A SILSDEN-born woman who devoted much of her life to the famous Ffestiniog Railway has died at the age of 75.

Eileen Elisabeth Clayton, who died on December 27, gained the MBE for her work over several decades with the ‘Great Little Trains of Wales’.

She was born Eileen Tunnicliffe in Silsden in 1944 and after a decade in the village moved with her family to Hellifield and became a keen trainspotter.

Working at Johnson & Johnson’s then as a post office cashier, she married in 1964 and moved to Blackburn. After studying at Lancaster University she became a science teacher.

Her love for Snowdonia – home to the Ffestiniog Railway – began during school trips, and she eventually moved to the area and became a lecturer for the Snowdonia National Park.

EIleen soon became involved with the nearby Ffestiniog Railway Society, passing out as a fireman, and from 1980 she ran courses focusing on the railway.

Society member Andy Savage wrote a lengthy tribute to Eileen’s life and work for the society’s electronic newsletter Inside Motion and quarterly magazine.

He wrote: “Eileen has featured many, many times in the pages of the Society magazine, a clear sign of her passion for, and contribution to, our railway. 

“She was one of the kindest people you could hope to meet. She would help anyone in trouble, dropping everything else, if that was appropriate.”

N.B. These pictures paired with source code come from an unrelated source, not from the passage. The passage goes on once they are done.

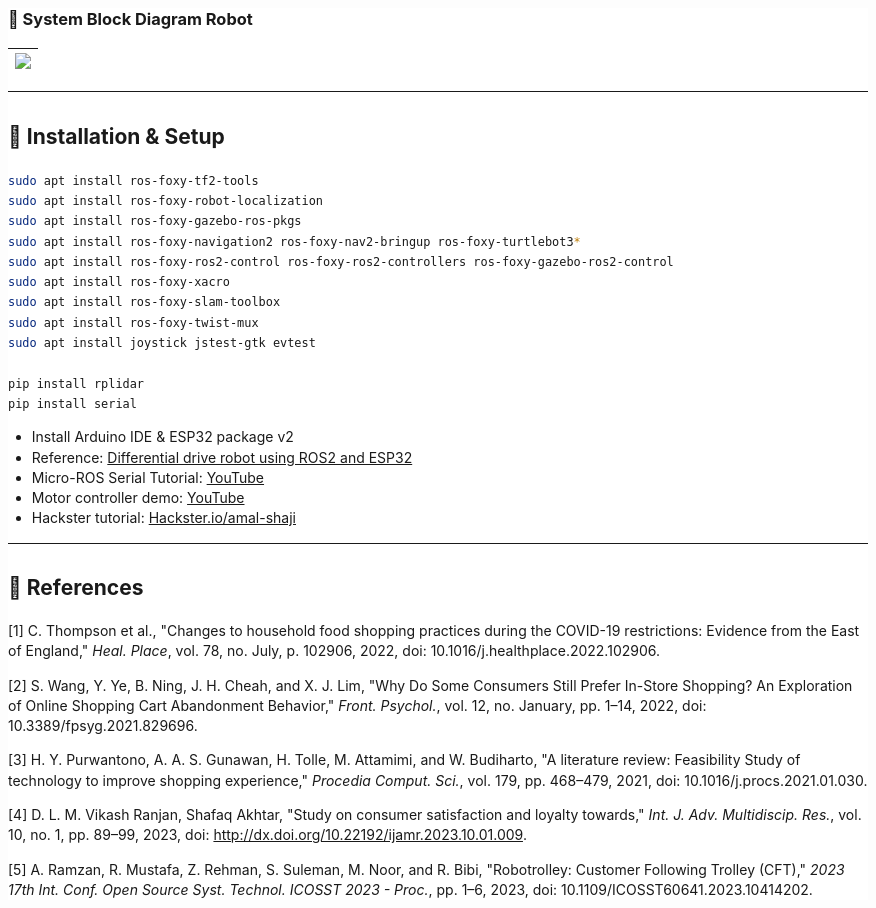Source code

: ### 👀 System Block Diagram Robot
| <img src="https://github.com/ainnajib2002/Supermarket_Robot/blob/main/README/blockdiagram.png" width="400"/> |
|---------------------------------------------------------------------------------------------------------------|

---

## 🔧 Installation & Setup
```bash
sudo apt install ros-foxy-tf2-tools
sudo apt install ros-foxy-robot-localization
sudo apt install ros-foxy-gazebo-ros-pkgs
sudo apt install ros-foxy-navigation2 ros-foxy-nav2-bringup ros-foxy-turtlebot3*
sudo apt install ros-foxy-ros2-control ros-foxy-ros2-controllers ros-foxy-gazebo-ros2-control
sudo apt install ros-foxy-xacro
sudo apt install ros-foxy-slam-toolbox
sudo apt install ros-foxy-twist-mux
sudo apt install joystick jstest-gtk evtest

pip install rplidar
pip install serial
```

- Install Arduino IDE & ESP32 package v2
- Reference: [Differential drive robot using ROS2 and ESP32](https://www.reddit.com/r/differential-drive-robot-using-ros2-and-esp32-aae289)
- Micro-ROS Serial Tutorial: [YouTube](https://www.youtube.com/watch?v=cLlK7uqFC2A)
- Motor controller demo: [YouTube](https://www.youtube.com/watch?v=-PCuDnpgiew)
- Hackster tutorial: [Hackster.io/amal-shaji](https://www.hackster.io/amal-shaji)

---

## 📖 References

[1] C. Thompson et al., "Changes to household food shopping practices during the COVID-19 restrictions: Evidence from the East of England," *Heal. Place*, vol. 78, no. July, p. 102906, 2022, doi: 10.1016/j.healthplace.2022.102906.

[2] S. Wang, Y. Ye, B. Ning, J. H. Cheah, and X. J. Lim, "Why Do Some Consumers Still Prefer In-Store Shopping? An Exploration of Online Shopping Cart Abandonment Behavior," *Front. Psychol.*, vol. 12, no. January, pp. 1–14, 2022, doi: 10.3389/fpsyg.2021.829696.

[3] H. Y. Purwantono, A. A. S. Gunawan, H. Tolle, M. Attamimi, and W. Budiharto, "A literature review: Feasibility Study of technology to improve shopping experience," *Procedia Comput. Sci.*, vol. 179, pp. 468–479, 2021, doi: 10.1016/j.procs.2021.01.030.

[4] D. L. M. Vikash Ranjan, Shafaq Akhtar, "Study on consumer satisfaction and loyalty towards," *Int. J. Adv. Multidiscip. Res.*, vol. 10, no. 1, pp. 89–99, 2023, doi: http://dx.doi.org/10.22192/ijamr.2023.10.01.009.

[5] A. Ramzan, R. Mustafa, Z. Rehman, S. Suleman, M. Noor, and R. Bibi, "Robotrolley: Customer Following Trolley (CFT)," *2023 17th Int. Conf. Open Source Syst. Technol. ICOSST 2023 - Proc.*, pp. 1–6, 2023, doi: 10.1109/ICOSST60641.2023.10414202.
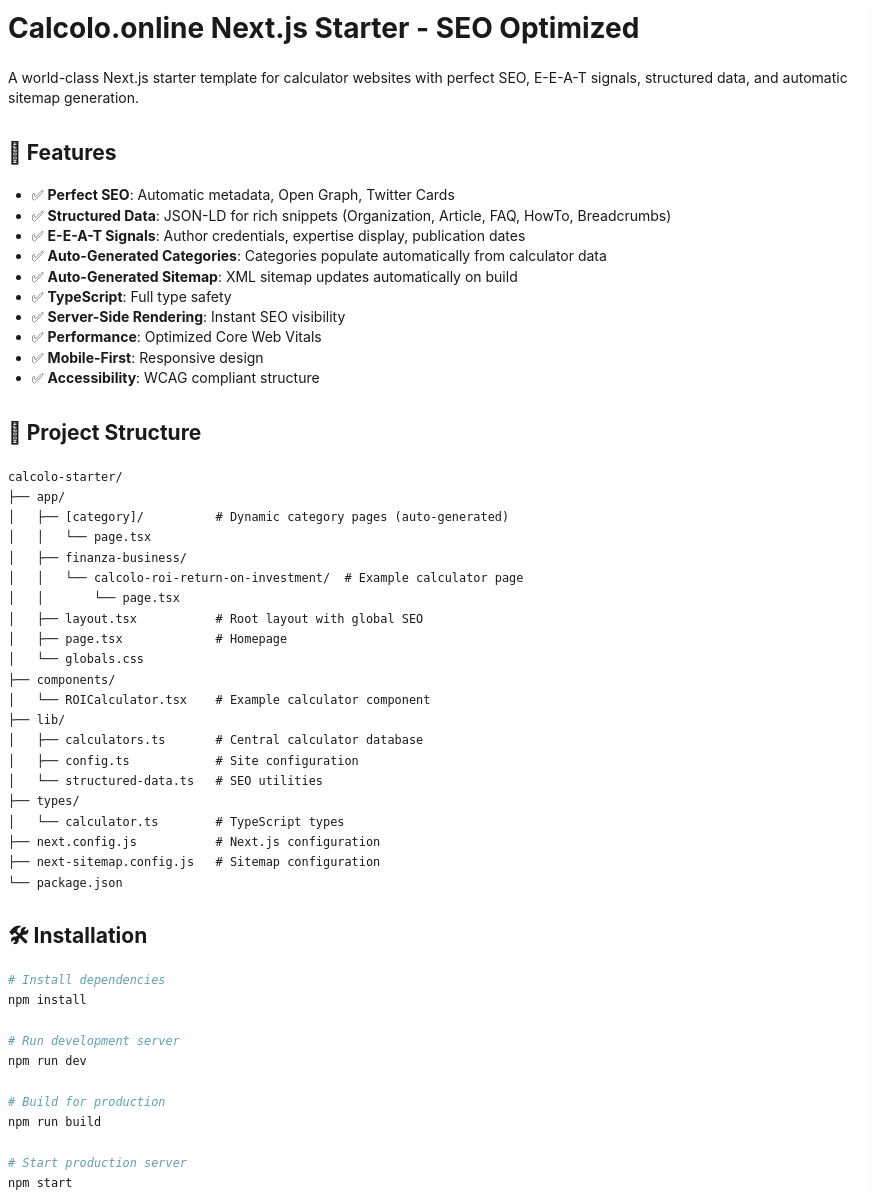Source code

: # Calcolo.online Next.js Starter - SEO Optimized

A world-class Next.js starter template for calculator websites with perfect SEO, E-E-A-T signals, structured  data, and automatic sitemap generation.

## 🚀 Features

- ✅ **Perfect SEO**: Automatic metadata, Open Graph, Twitter Cards
- ✅ **Structured Data**: JSON-LD for rich snippets (Organization, Article, FAQ, HowTo, Breadcrumbs)
- ✅ **E-E-A-T Signals**: Author credentials, expertise display, publication dates
- ✅ **Auto-Generated Categories**: Categories populate automatically from calculator data
- ✅ **Auto-Generated Sitemap**: XML sitemap updates automatically on build
- ✅ **TypeScript**: Full type safety
- ✅ **Server-Side Rendering**: Instant SEO visibility
- ✅ **Performance**: Optimized Core Web Vitals
- ✅ **Mobile-First**: Responsive design
- ✅ **Accessibility**: WCAG compliant structure

## 📁 Project Structure

```
calcolo-starter/
├── app/
│   ├── [category]/          # Dynamic category pages (auto-generated)
│   │   └── page.tsx
│   ├── finanza-business/
│   │   └── calcolo-roi-return-on-investment/  # Example calculator page
│   │       └── page.tsx
│   ├── layout.tsx           # Root layout with global SEO
│   ├── page.tsx             # Homepage
│   └── globals.css
├── components/
│   └── ROICalculator.tsx    # Example calculator component
├── lib/
│   ├── calculators.ts       # Central calculator database
│   ├── config.ts            # Site configuration
│   └── structured-data.ts   # SEO utilities
├── types/
│   └── calculator.ts        # TypeScript types
├── next.config.js           # Next.js configuration
├── next-sitemap.config.js   # Sitemap configuration
└── package.json
```

## 🛠️ Installation

```bash
# Install dependencies
npm install

# Run development server
npm run dev

# Build for production
npm run build

# Start production server
npm start
```
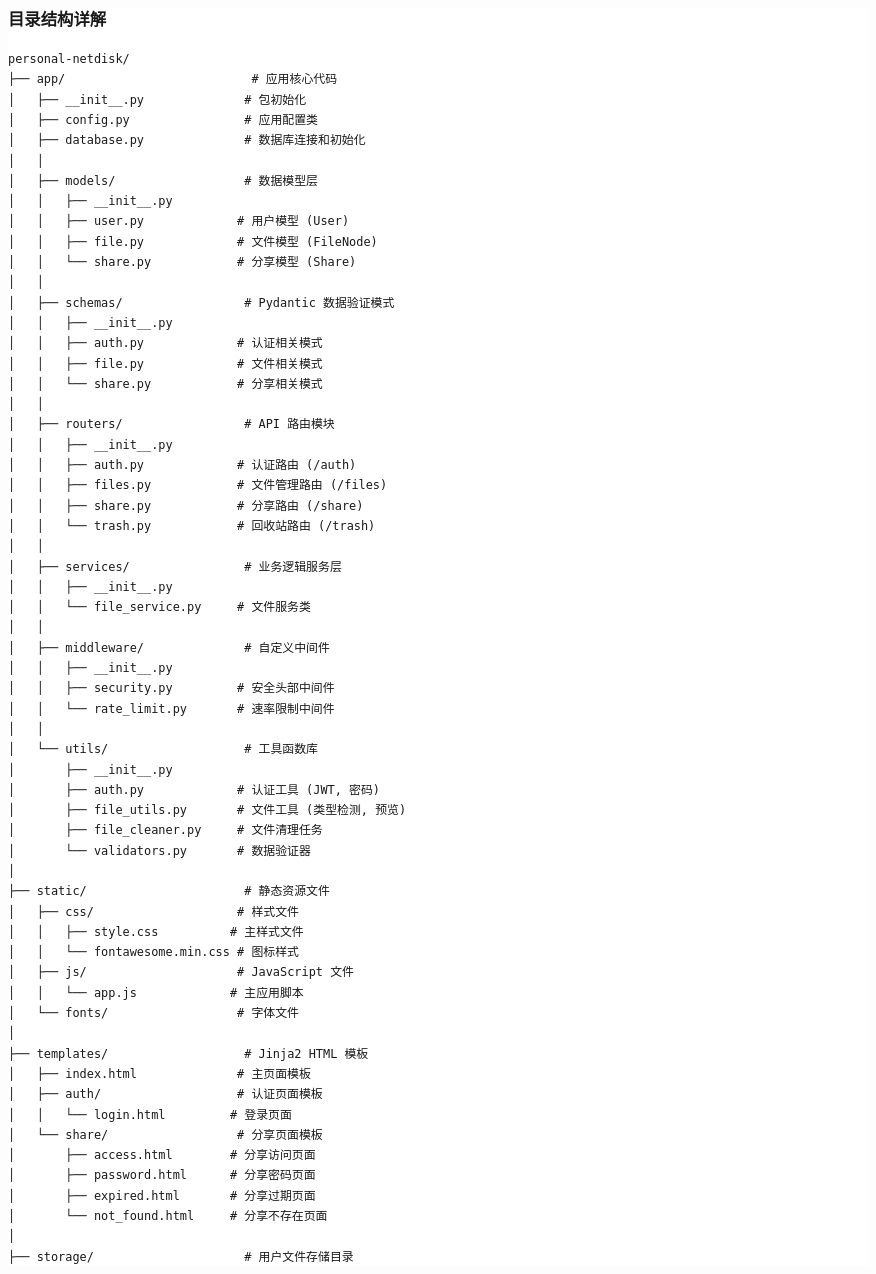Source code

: 
### 目录结构详解

```
personal-netdisk/
├── app/                          # 应用核心代码
│   ├── __init__.py              # 包初始化
│   ├── config.py                # 应用配置类
│   ├── database.py              # 数据库连接和初始化
│   │
│   ├── models/                  # 数据模型层
│   │   ├── __init__.py
│   │   ├── user.py             # 用户模型 (User)
│   │   ├── file.py             # 文件模型 (FileNode)
│   │   └── share.py            # 分享模型 (Share)
│   │
│   ├── schemas/                 # Pydantic 数据验证模式
│   │   ├── __init__.py
│   │   ├── auth.py             # 认证相关模式
│   │   ├── file.py             # 文件相关模式
│   │   └── share.py            # 分享相关模式
│   │
│   ├── routers/                 # API 路由模块
│   │   ├── __init__.py
│   │   ├── auth.py             # 认证路由 (/auth)
│   │   ├── files.py            # 文件管理路由 (/files)
│   │   ├── share.py            # 分享路由 (/share)
│   │   └── trash.py            # 回收站路由 (/trash)
│   │
│   ├── services/                # 业务逻辑服务层
│   │   ├── __init__.py
│   │   └── file_service.py     # 文件服务类
│   │
│   ├── middleware/              # 自定义中间件
│   │   ├── __init__.py
│   │   ├── security.py         # 安全头部中间件
│   │   └── rate_limit.py       # 速率限制中间件
│   │
│   └── utils/                   # 工具函数库
│       ├── __init__.py
│       ├── auth.py             # 认证工具 (JWT, 密码)
│       ├── file_utils.py       # 文件工具 (类型检测, 预览)
│       ├── file_cleaner.py     # 文件清理任务
│       └── validators.py       # 数据验证器
│
├── static/                      # 静态资源文件
│   ├── css/                    # 样式文件
│   │   ├── style.css          # 主样式文件
│   │   └── fontawesome.min.css # 图标样式
│   ├── js/                     # JavaScript 文件
│   │   └── app.js             # 主应用脚本
│   └── fonts/                  # 字体文件
│
├── templates/                   # Jinja2 HTML 模板
│   ├── index.html              # 主页面模板
│   ├── auth/                   # 认证页面模板
│   │   └── login.html         # 登录页面
│   └── share/                  # 分享页面模板
│       ├── access.html        # 分享访问页面
│       ├── password.html      # 分享密码页面
│       ├── expired.html       # 分享过期页面
│       └── not_found.html     # 分享不存在页面
│
├── storage/                     # 用户文件存储目录
```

Eileen spent the late 1980s spearheading an improvement in the railway’s appearance, and began her 30-plus stint running the Parks & Gardens department.

Mr Savage wrote: “Eileen’s project management was outstanding, especially when volunteers were involved. She encouraged young people to maximise their potential.

“She made it her mission to bring in new volunteers, especially youngsters and we now have Company Directors who joined the railway as Eileen’s ‘kids’.”

Outside the railway, Eileen loved wildlife, hillwalking, and particularly Papillon dogs, which she bred.

In 1994 Eileen was diagnosed with multiple sclerosis but kept it under wraps for many years. By 2010 mounting ill-health forced her to use a mobility scooter, but she remained involved in the railway.